Le maire de Saint-Jean-Lasseille condamné à 4 ans d'inéligibilité

Roland Noury, le maire de Saint-Jean-Lasseille (P.O) a été condamné à quatre ans d'interdiction des droits civique pour avoir signé des délibérations qui n'avaient pas été votées en conseil municipal. Un jugement disproportionné, selon son avocate.

Perpignan - le palais de justice - archives
Perpignan - le palais de justice - archives © F3 LR
Selon lindependant.fr, Roland Noury, le maire de Saint-Jean-Lasseille, a donc été condamné par le tribunal correctionnel de Perpignan, à huit mois de prison avec sursis, 2 000 euros d'amende, et quatre ans d'interdiction des droits civique, civil et de famille.

En cause des ' faux en écriture publique''. On reprochait au premier magistrat d'avoir signé en juin 2012 des délibérations qui n'avaient pas été votées en conseil municipal.

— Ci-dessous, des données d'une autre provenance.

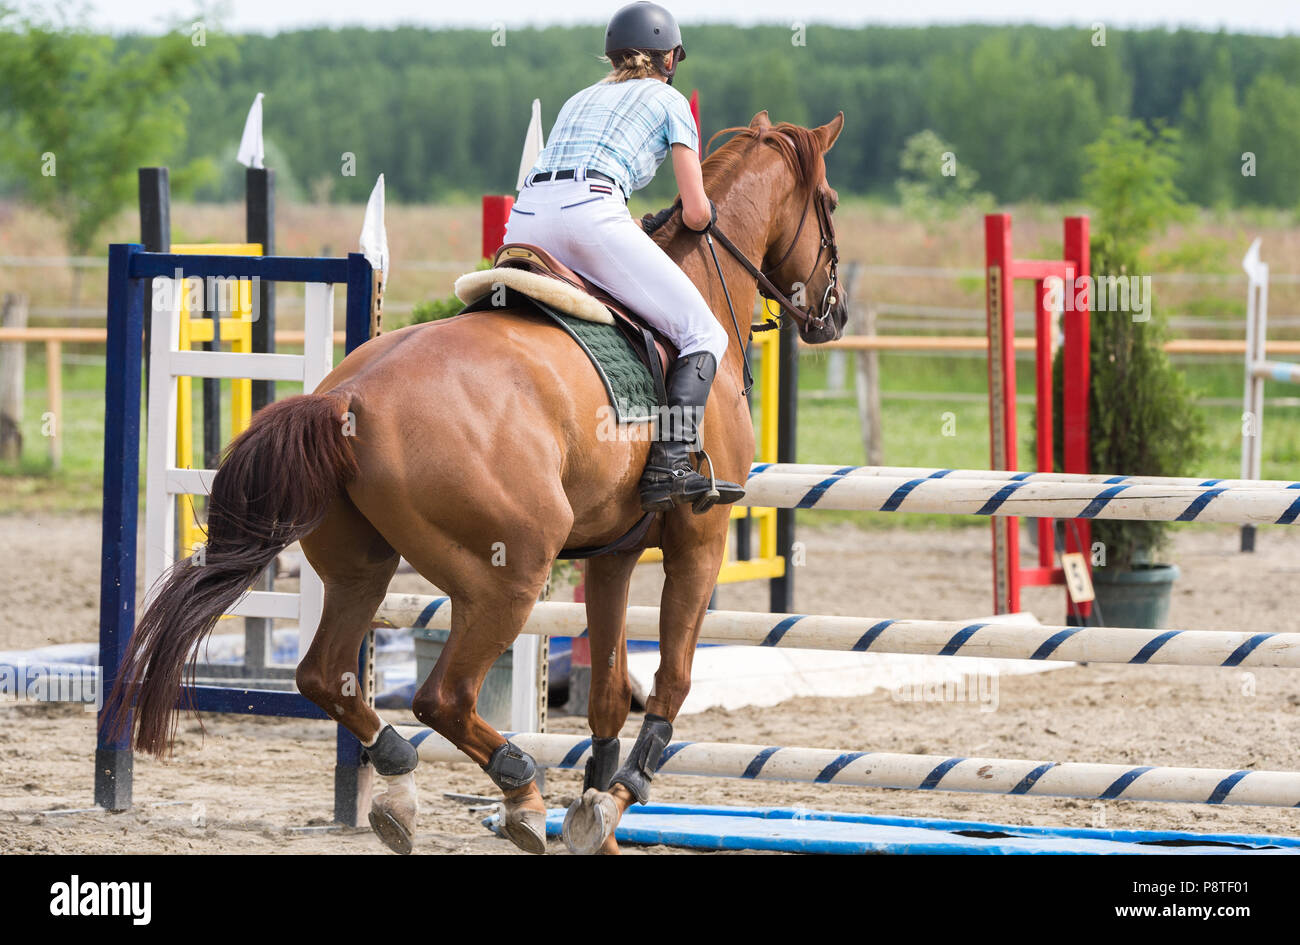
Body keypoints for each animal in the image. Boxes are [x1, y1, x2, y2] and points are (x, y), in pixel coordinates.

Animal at [105, 110, 847, 855]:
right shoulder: (700, 539)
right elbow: (672, 681)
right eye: (832, 203)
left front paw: (596, 821)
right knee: (444, 697)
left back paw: (400, 787)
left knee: (327, 675)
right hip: (510, 572)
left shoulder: (613, 554)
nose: (834, 315)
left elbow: (608, 692)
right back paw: (519, 795)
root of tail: (346, 397)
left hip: (362, 567)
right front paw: (617, 797)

"Nous ne contestons pas les faits, assure maître Gaëlle d'Albena l'avocate montpelliéraine du maire, mais nous avons fait valoir l'absence totale de préjudice autant pour la commune que pour les parties civiles. Le procès a été à charge, je ne suis pas étonnée du jugement qui nous paraît totalement disproportionné en rapport des faits pour lesquels j'avais plaidé la relaxe".

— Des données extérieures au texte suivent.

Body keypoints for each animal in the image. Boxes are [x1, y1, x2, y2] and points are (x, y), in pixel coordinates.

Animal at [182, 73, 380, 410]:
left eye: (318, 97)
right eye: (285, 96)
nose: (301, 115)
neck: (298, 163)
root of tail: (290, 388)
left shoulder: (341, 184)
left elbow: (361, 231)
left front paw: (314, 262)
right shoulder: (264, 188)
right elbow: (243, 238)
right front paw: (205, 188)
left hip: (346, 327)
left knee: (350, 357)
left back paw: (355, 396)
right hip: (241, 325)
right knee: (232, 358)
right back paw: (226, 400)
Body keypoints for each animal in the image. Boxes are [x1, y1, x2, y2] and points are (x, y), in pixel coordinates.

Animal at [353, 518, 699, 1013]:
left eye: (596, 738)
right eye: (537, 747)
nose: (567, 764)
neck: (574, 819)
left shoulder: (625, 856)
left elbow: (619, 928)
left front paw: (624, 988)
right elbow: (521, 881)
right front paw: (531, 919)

Et de souligner que les procès-verbaux incriminés ont été ensuite régularisés par les élus et que tout est rentré alors dans l'ordre. Il apparaît que cette manière de procéder en période estivale est courante, afin d'accélérer les décisions qui sont ensuite régularisées par le conseil municipal. "On s'est trompé de cause, poursuit l'avocate, on a voulu faire un procès pour l'exemple sans tenir compte du fond du problème".

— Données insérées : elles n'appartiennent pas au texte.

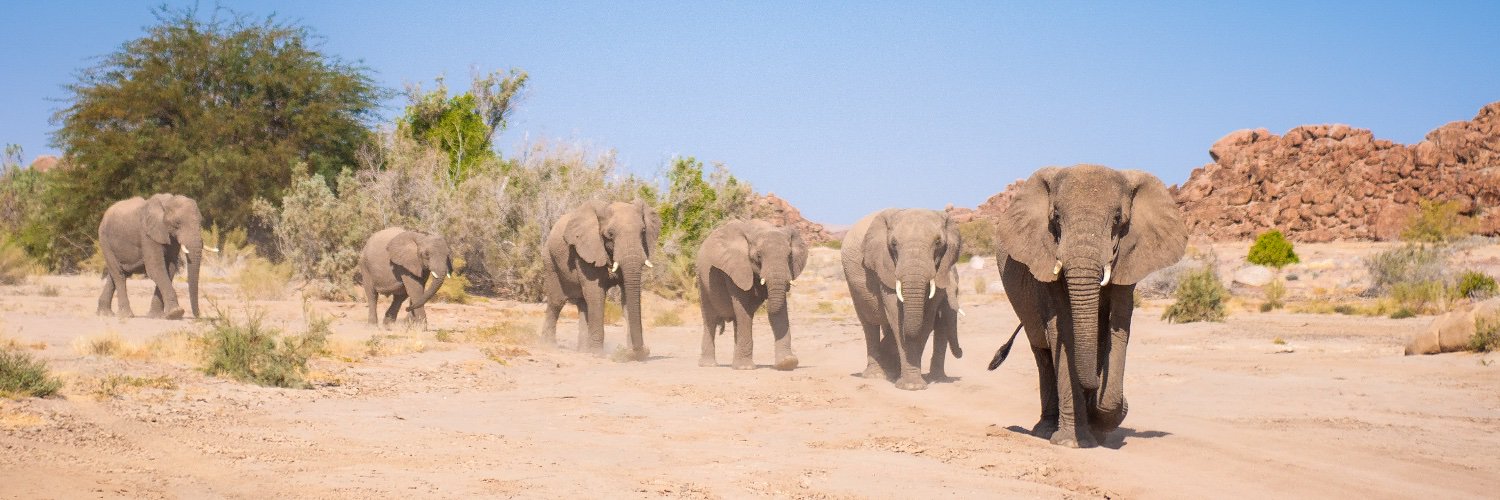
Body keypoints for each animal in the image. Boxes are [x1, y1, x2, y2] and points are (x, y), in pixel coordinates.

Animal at [540, 199, 661, 359]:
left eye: (643, 231)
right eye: (610, 234)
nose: (642, 351)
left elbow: (626, 297)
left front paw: (631, 354)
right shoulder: (587, 249)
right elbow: (596, 295)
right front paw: (597, 354)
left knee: (583, 304)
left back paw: (583, 351)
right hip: (550, 260)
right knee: (556, 302)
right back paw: (549, 347)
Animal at [696, 219, 809, 370]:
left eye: (789, 256)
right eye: (758, 256)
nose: (761, 298)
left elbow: (779, 312)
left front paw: (787, 363)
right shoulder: (736, 268)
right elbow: (743, 308)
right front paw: (745, 368)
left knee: (737, 322)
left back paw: (734, 363)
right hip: (702, 282)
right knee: (710, 320)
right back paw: (709, 365)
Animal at [842, 208, 964, 390]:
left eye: (938, 242)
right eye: (893, 243)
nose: (961, 351)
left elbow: (925, 321)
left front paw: (914, 385)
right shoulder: (883, 264)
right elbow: (896, 315)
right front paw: (911, 386)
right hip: (855, 287)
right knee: (869, 325)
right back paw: (876, 375)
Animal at [988, 164, 1187, 448]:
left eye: (1117, 219)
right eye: (1056, 218)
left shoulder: (1128, 259)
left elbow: (1118, 329)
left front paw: (1102, 420)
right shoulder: (1046, 259)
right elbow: (1062, 331)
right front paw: (1072, 441)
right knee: (1043, 355)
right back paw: (1045, 430)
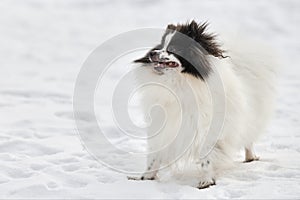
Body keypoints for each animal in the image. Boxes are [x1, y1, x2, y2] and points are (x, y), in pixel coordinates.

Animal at [131, 20, 276, 189]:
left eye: (173, 49)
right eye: (160, 46)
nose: (152, 54)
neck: (180, 82)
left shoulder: (208, 127)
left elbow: (206, 157)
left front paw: (206, 182)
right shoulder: (163, 125)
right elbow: (154, 155)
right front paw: (145, 178)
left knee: (248, 138)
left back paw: (250, 157)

Le maire dispose maintenant de 10 jours pour éventuellement faire appel de cette décision de justice. "Nous n'avons pas encore pris de décision pour l'appel éventuel, assure l'avocate. Mais 4 ans d'inéligibilité, c'est énorme pour de tels faits. Il me semble qu'un procès plus apaisé à la cour d'appel de Montpellier serait nécessaire. Nous y réfléchissons".

Dernier argument de l'avocate pour démontrer que les ' faux en écriture'' reprochés au maire ne sont pas de nature à le déchoir durant quatre ans de ses droits civique, civil et de famille : à l'époque des faits, le préfet n'avait pas estimé, comme il en avait la possibilité, de poursuivre l'élu. "Il avait sur ce dossier un regard plus pragmatique", estime encore Gaëlle d'Albena.